DISCUSSÃO DO CPC Colégio de presidentes da OAB se manifesta em defesa de honorários à advocacia

2018-09-25T09:49:38-03:0025 de setembro de 2018|

O Colégio de presidentes das seccionais da OAB repudiou as declarações do presidente do Superior Tribunal de Justiça, ministro João Otávio de Noronha, sobre o novo Código de Processo Civil.

Nesta quinta-feira (20/9), Noronha afirmou que “o novo Código de Processo Civil foi feito para dar honorários para advogados”. Dessa maneira, apontou o ministro, a norma criou procedimentos burocráticos desnecessários, que acabam por prejudicar as pessoas.

Em nota, o Colégio criticou as “afirmações desairosas” do ministro, e classificou como sendo “ofensivas à advocacia e desrespeitosas a cidadania”. Para eles, a sistematização de honorários no Código de Processo Civil não é matéria nova, mas sim os ataques de setores da magistratura sobre a remuneração.

O órgão endossou a declaração do presidente do Conselho Federal Claudio Lamachia no sentido que “a verba honorária não pode ser aviltada. Tendo caráter alimentar, deve ser defendida e fixada em valor digno e proporcional à causa, daí a importância em defendermos e valorizarmos o artigo 85 do novo CPC.”

Leia abaixo a nota:

Diante das afirmativas do presidente do Superior Tribunal de Justiça, o Colégio de Presidentes de Conselho Seccional da Ordem dos Advogados do Brasil, vem lamentar profundamente as afirmações desairosas proferidas pelo presidente do STJ, ofensivas à advocacia e desrespeitosas a cidadania.

A sistematização de honorários no Código de Processo Civil não é matéria nova. O que é novo são os ataques de setores da magistratura à justa remuneração da advocacia. Como afirmou o presidente Claudio Lamachia “A verba honorária não pode ser aviltada. Tendo caráter alimentar, deve ser defendida e fixada em valor digno e proporcional à causa, daí a importância em defendermos e valorizarmos o artigo 85 do novo CPC.”

Imprescindíveis à administração da justiça, cumprimos papel essencial na administração e composição de conflitos e somente os que defendem uma justiça asséptica podem negar a importância da advocacia para a justa composição de litígios.
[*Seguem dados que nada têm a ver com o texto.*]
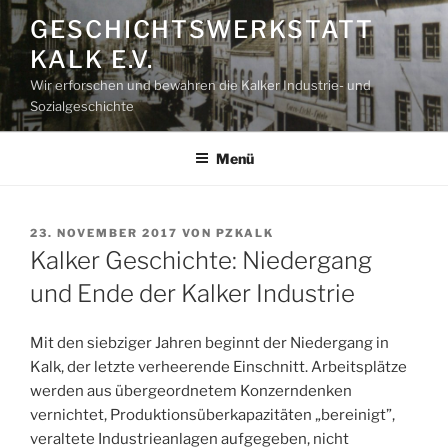
Zum
GESCHICHTSWERKSTATT
Inhalt
KALK E.V.
springen
Wir erforschen und bewahren die Kalker Industrie- und
Sozialgeschichte
Menü
VERÖFFENTLICHT
23. NOVEMBER 2017
VON
PZKALK
AM
Kalker Geschichte: Niedergang
und Ende der Kalker Industrie
Mit den siebziger Jahren beginnt der Niedergang in
Kalk, der letzte verheerende Einschnitt. Arbeitsplätze
werden aus übergeordnetem Konzerndenken
vernichtet, Produktionsüberkapazitäten „bereinigt”,
veraltete Industrieanlagen aufgegeben, nicht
Longe de representar defesa de mercado e reserva de empregos, a presença da advocacia na mediação extrajudicial de conflitos é essencial para evitar o desequilíbrio da balança, dando às partes orientação segura.

Reconhecer a importância da advocacia é respeitar a cidadania. É conhecer a história das lutas que travamos pela democracia, pela Constituição e em defesa de um Poder Judiciário independente, célere e eficiente. É respeitar profissionais que trabalham diariamente com qualidade, dedicação e ética. Exigimos respeito de todos, mas ainda mais daqueles que, lidando diuturnamente conosco, não podem deixar de reconhecer as valiosas contribuições da advocacia para a melhoria da prestação jurisdicional e para o aperfeiçoamento das instituições jurídicas.”